Directions: From the first line to the last, please print the entries exactly, omitting pictures.

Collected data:
##############################

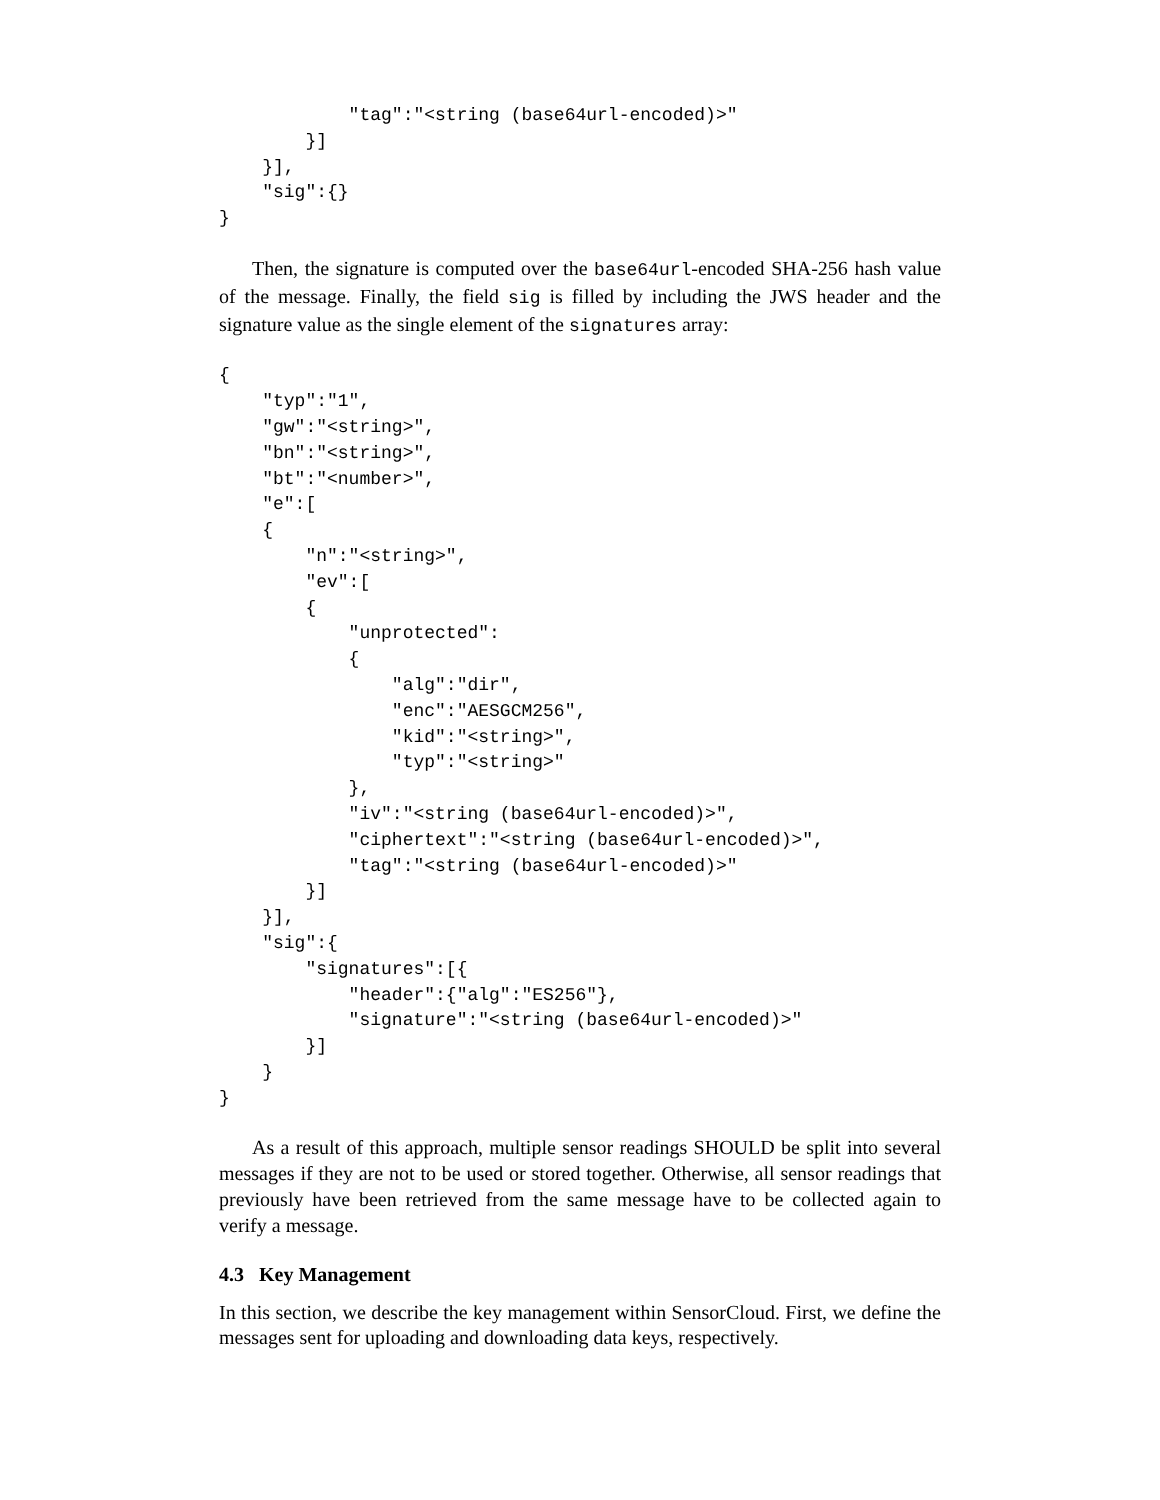"tag":"<string (base64url-encoded)>"
        }]
    }],
    "sig":{}
}
Then, the signature is computed over the base64url-encoded SHA-256 hash value of the message. Finally, the field sig is filled by including the JWS header and the signature value as the single element of the signatures array:
{
    "typ":"1",
    "gw":"<string>",
    "bn":"<string>",
    "bt":"<number>",
    "e":[
    {
        "n":"<string>",
        "ev":[
        {
            "unprotected":
            {
                "alg":"dir",
                "enc":"AESGCM256",
                "kid":"<string>",
                "typ":"<string>"
            },
            "iv":"<string (base64url-encoded)>",
            "ciphertext":"<string (base64url-encoded)>",
            "tag":"<string (base64url-encoded)>"
        }]
    }],
    "sig":{
        "signatures":[{
            "header":{"alg":"ES256"},
            "signature":"<string (base64url-encoded)>"
        }]
    }
}
As a result of this approach, multiple sensor readings SHOULD be split into several messages if they are not to be used or stored together. Otherwise, all sensor readings that previously have been retrieved from the same message have to be collected again to verify a message.
4.3 Key Management
In this section, we describe the key management within SensorCloud. First, we define the messages sent for uploading and downloading data keys, respectively.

##############################

Solution for this task:
"tag":"<string (base64url-encoded)>"
        }]
    }],
    "sig":{}
}
Then, the signature is computed over the base64url-encoded SHA-256 hash value of the message. Finally, the field sig is filled by including the JWS header and the signature value as the single element of the signatures array:
{
    "typ":"1",
    "gw":"<string>",
    "bn":"<string>",
    "bt":"<number>",
    "e":[
    {
        "n":"<string>",
        "ev":[
        {
            "unprotected":
            {
                "alg":"dir",
                "enc":"AESGCM256",
                "kid":"<string>",
                "typ":"<string>"
            },
            "iv":"<string (base64url-encoded)>",
            "ciphertext":"<string (base64url-encoded)>",
            "tag":"<string (base64url-encoded)>"
        }]
    }],
    "sig":{
        "signatures":[{
            "header":{"alg":"ES256"},
            "signature":"<string (base64url-encoded)>"
        }]
    }
}
As a result of this approach, multiple sensor readings SHOULD be split into several messages if they are not to be used or stored together. Otherwise, all sensor readings that previously have been retrieved from the same message have to be collected again to verify a message.
4.3 Key Management
In this section, we describe the key management within SensorCloud. First, we define the messages sent for uploading and downloading data keys, respectively.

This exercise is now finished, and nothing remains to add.